Aqueous Phase Synthesis of Au–Cu Core–Shell Nanocubes and Octahedra with Tunable Sizes and Noncentrally Located Cores

• Published in: Chemistry of materials Vol. 28; no. 9; pp. 3073 - 3079
• Main Authors: Hsia, Chi-Fu, Madasu, Mahesh, Huang, Michael H
• Format: Journal Article
• Language: English
• Published: American Chemical Society 10.05.2016
• ISSN: 0897-4756; 1520-5002
• DOI: 10.1021/acs.chemmater.6b00377

Copper nanocubes with tunable edge lengths over the range from 49 to 136 nm and ultrasmall octahedra with opposite corner distances of 45, 51, and 58 nm have been synthesized in aqueous solutions by reducing CuCl2 or copper acetate with ascorbic acid in the presence of octahedral gold nanocrystal cores and hexadecylamine (HDA) at 100 °C for 45 min to 1.5 h.

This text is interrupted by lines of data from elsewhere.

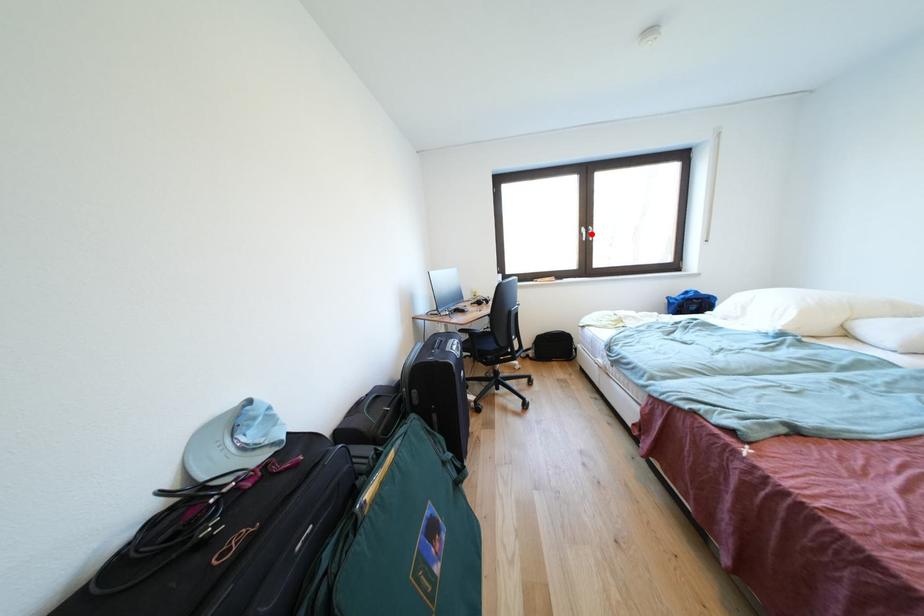
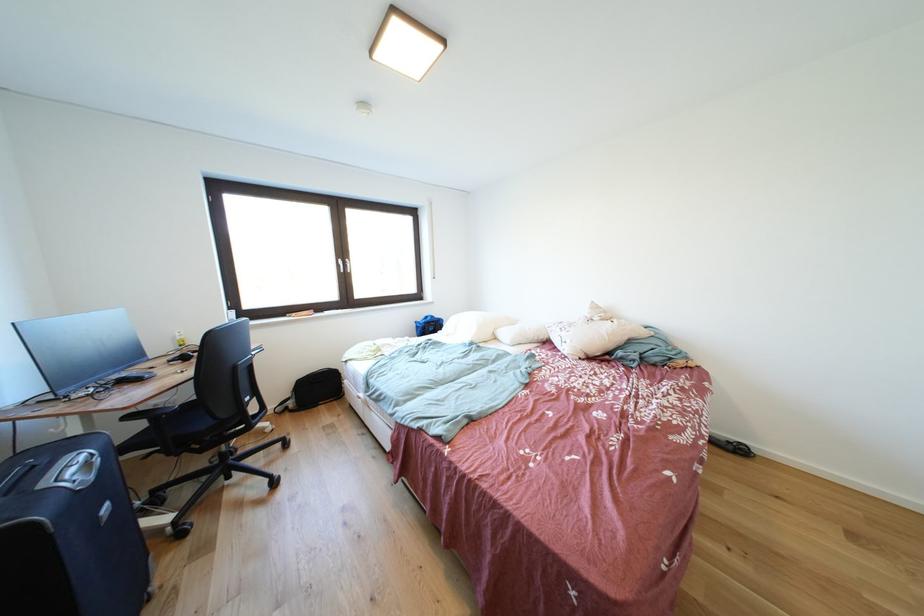
Locate, in the second image, the point that corresponds to the highlighted location in the first image.

(348, 265)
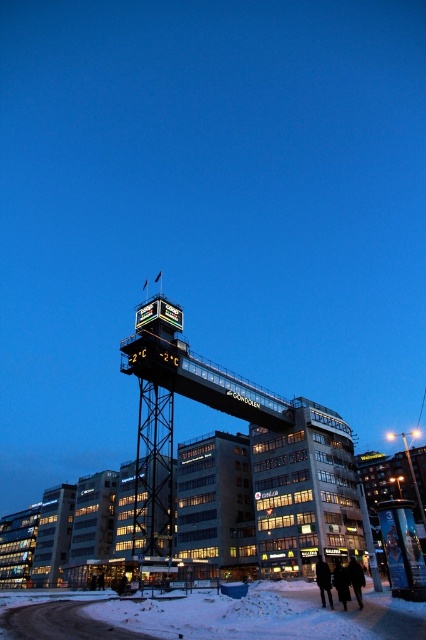
Is white powdery snow at lower center positioned before black fabric coat at lower center?

Yes, white powdery snow at lower center is closer to the viewer.

Does white powdery snow at lower center appear on the left side of black fabric coat at lower center?

Indeed, white powdery snow at lower center is positioned on the left side of black fabric coat at lower center.

Describe the element at coordinates (230, 618) in the screenshot. I see `white powdery snow at lower center` at that location.

Locate an element on the screen. The image size is (426, 640). white powdery snow at lower center is located at coordinates (230, 618).

Between glassy transparent building at center and black fabric coat at lower center, which one is positioned higher?

Positioned higher is glassy transparent building at center.

Based on the photo, is glassy transparent building at center wider than black fabric coat at lower center?

Yes, glassy transparent building at center is wider than black fabric coat at lower center.

Is point (310, 508) closer to camera compared to point (353, 580)?

No, it is not.

In order to click on glassy transparent building at center in this screenshot , I will do [305, 492].

Is glassy transparent building at center behind white powdery snow at lower center?

Yes.

Which is in front, point (302, 525) or point (423, 611)?

Point (423, 611) is in front.

Identify the location of glassy transparent building at center. This screenshot has width=426, height=640. (305, 492).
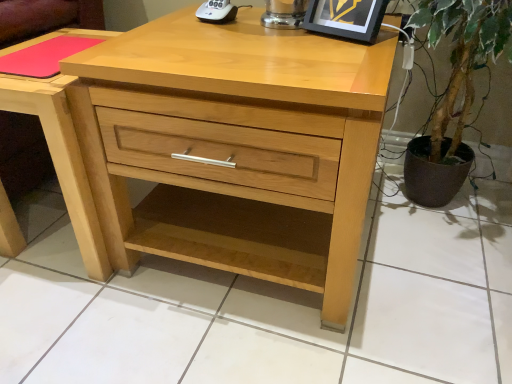
Locate an element on the screen. free location in front of white plastic remote control at upper center is located at coordinates (233, 38).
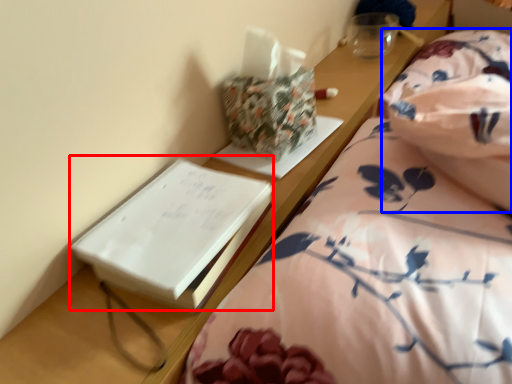
Question: Which object appears farthest to the camera in this image, paperback book (highlighted by a red box) or blanket (highlighted by a blue box)?

Choices:
 (A) paperback book
 (B) blanket

Answer: (B)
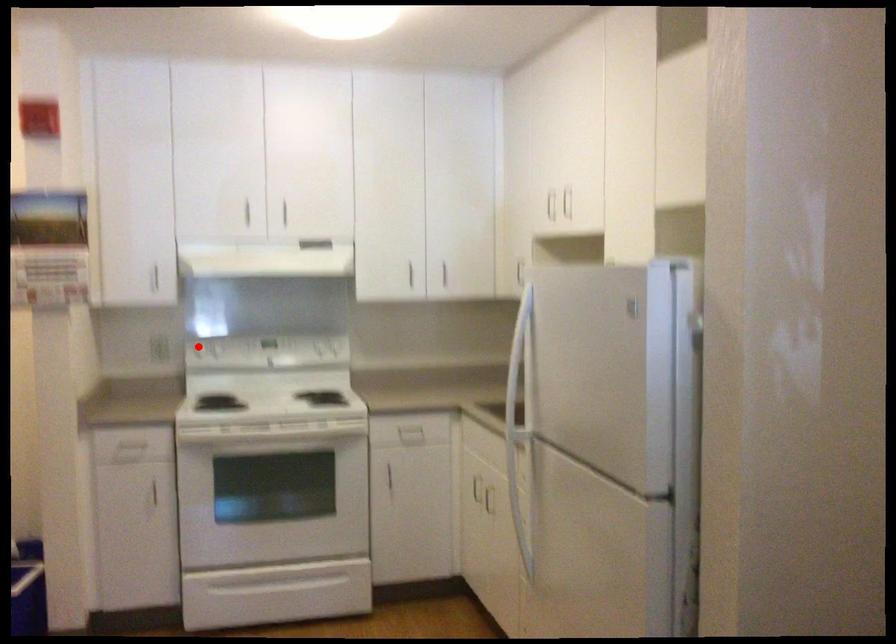
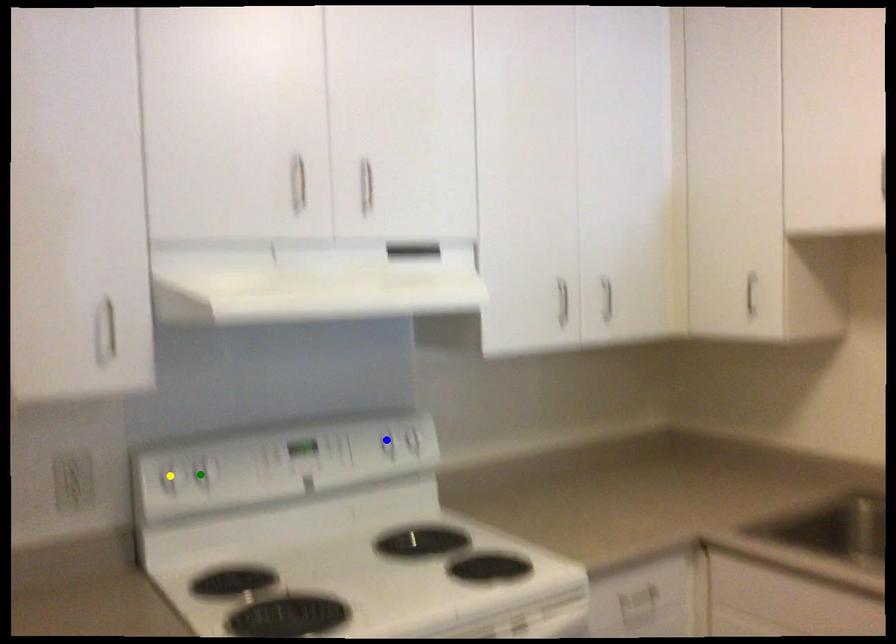
Question: I am providing you with two images of the same scene from different viewpoints. A red point is marked on the first image. You are given multiple points on the second image. Which spot in image 2 lines up with the point in image 1?

Choices:
 (A) yellow point
 (B) blue point
 (C) green point

Answer: (A)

Addition of HDA increases the solution pH and acts as a coordinating ligand to the copper ions to facilitate controlled copper shell growth. Due to ultralarge lattice mismatch between Au and Cu, nonuniform copper deposition yields cubes and octahedra with noncentrally located gold cores. The Au–Cu octahedra show little shift in the plasmonic band with increasing particle size. For Au–Cu nanocubes, the degree of absorption band red-shift gets smaller as cube size increases. The Au–Cu nanocubes have shown reasonable reactivity toward 4-nitrophenol reduction at 40 °C.